57 pages • 1 hour read
Content Warning: This section discusses women’s objectification, sex work, explicit scenes of sexual intercourse, substance abuse, and suicidal ideation.
Girls Next Door viewers often tell Holly that how fortunate she was to live in the Playboy Mansion as Hefner’s main girlfriend. But while this show was marketed as “reality television,” it portrayed little of her real life, which was both painful and surreal. “It took years,” Holly says, “for me to realize just how manipulated and used I had been” as a very young woman living within Hefner’s orbit (xii). Her actual good fortune did not begin until she broke ties completely with Playboy Enterprises. As such, Down the Rabbit Hole is Holly’s attempt to dispel the myths surrounding Playboy, Hefner, and the truth of her experiences.

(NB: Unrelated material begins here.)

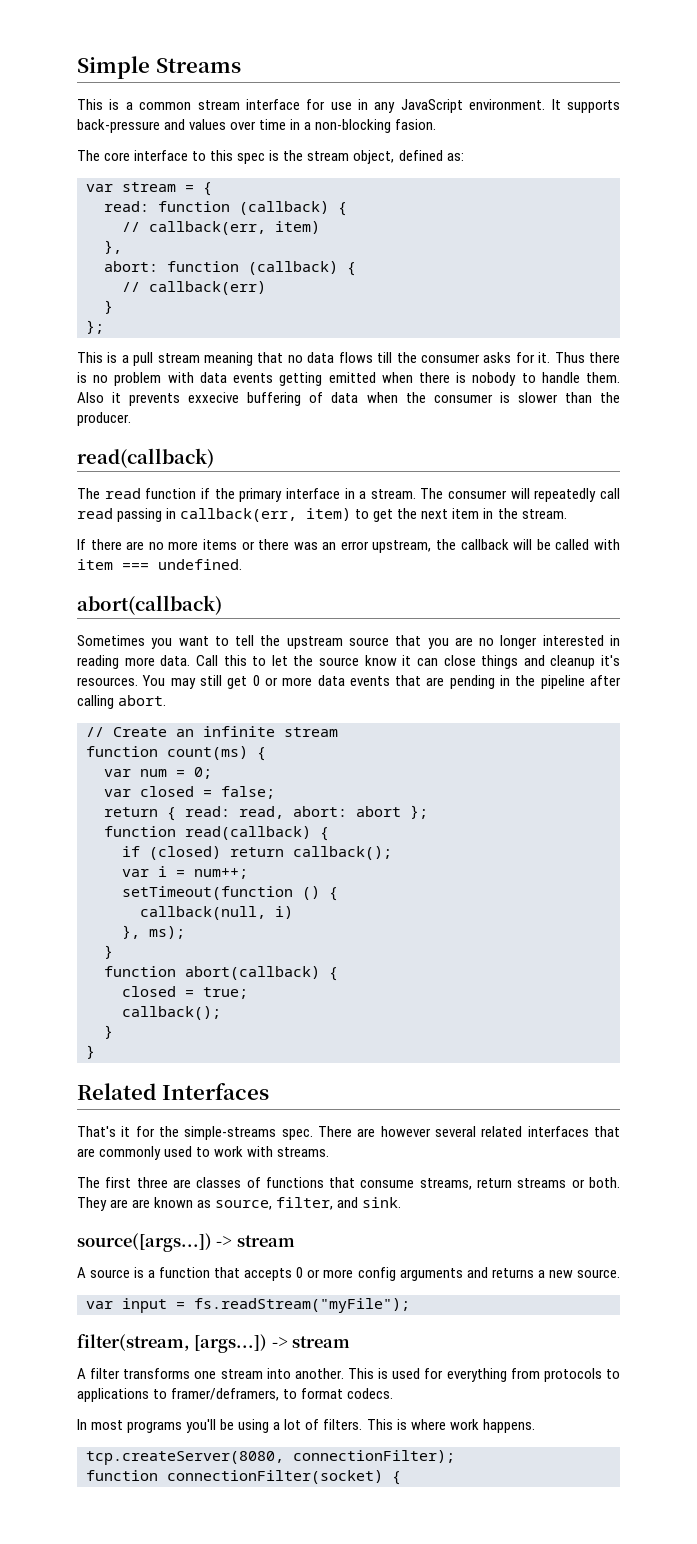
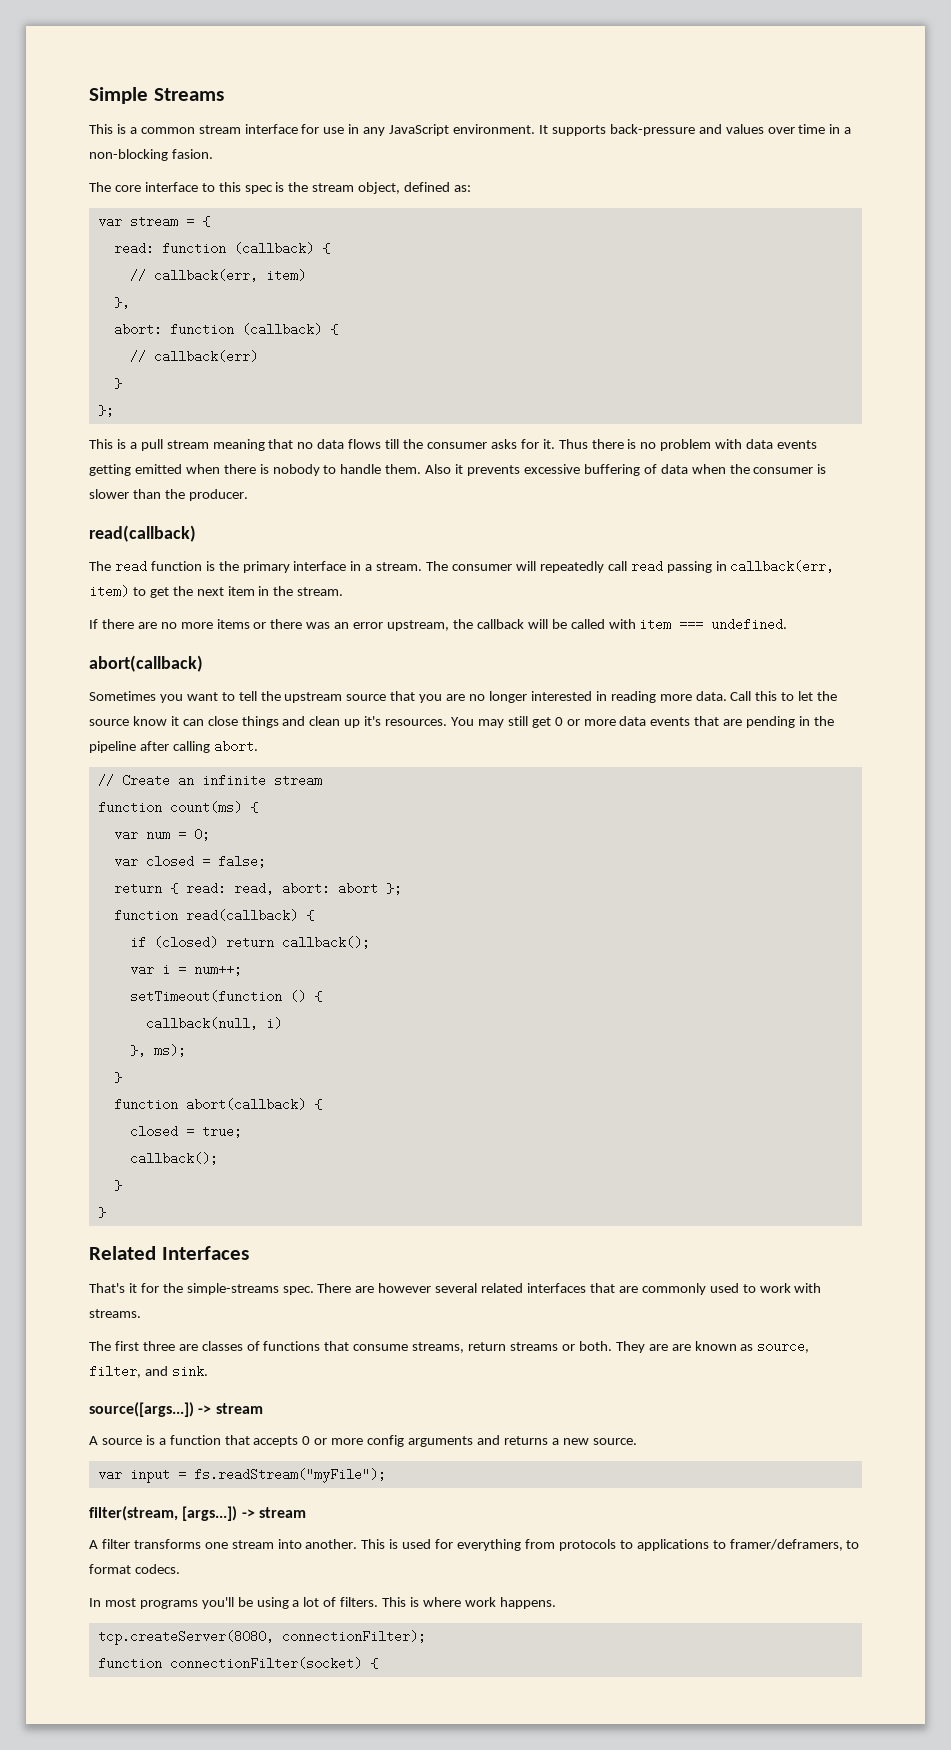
[188,392,240,403] exxecive -> [523,464,580,474] excessive
[200,488,210,499] if -> [205,561,215,571] is
[550,655,596,669] cleanup -> [309,716,361,728] clean up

Holly divides the Prologue into two scenes, which mirror her psychological development.
The first scene occurs in 1988, when she is nine. She receives a Marilyn Monroe paper doll book for Christmas, and subsequently watches all of Marilyn’s movies. Holly dreams of leading a glamorous life, like Marilyn’s.
The second scene occurs 14 years later, behind the Playboy Mansion’s gates. “Everyone thinks that infamous metal gate was meant to keep people out,” Holly writes, “But I grew to feel it was meant to lock me in” (4).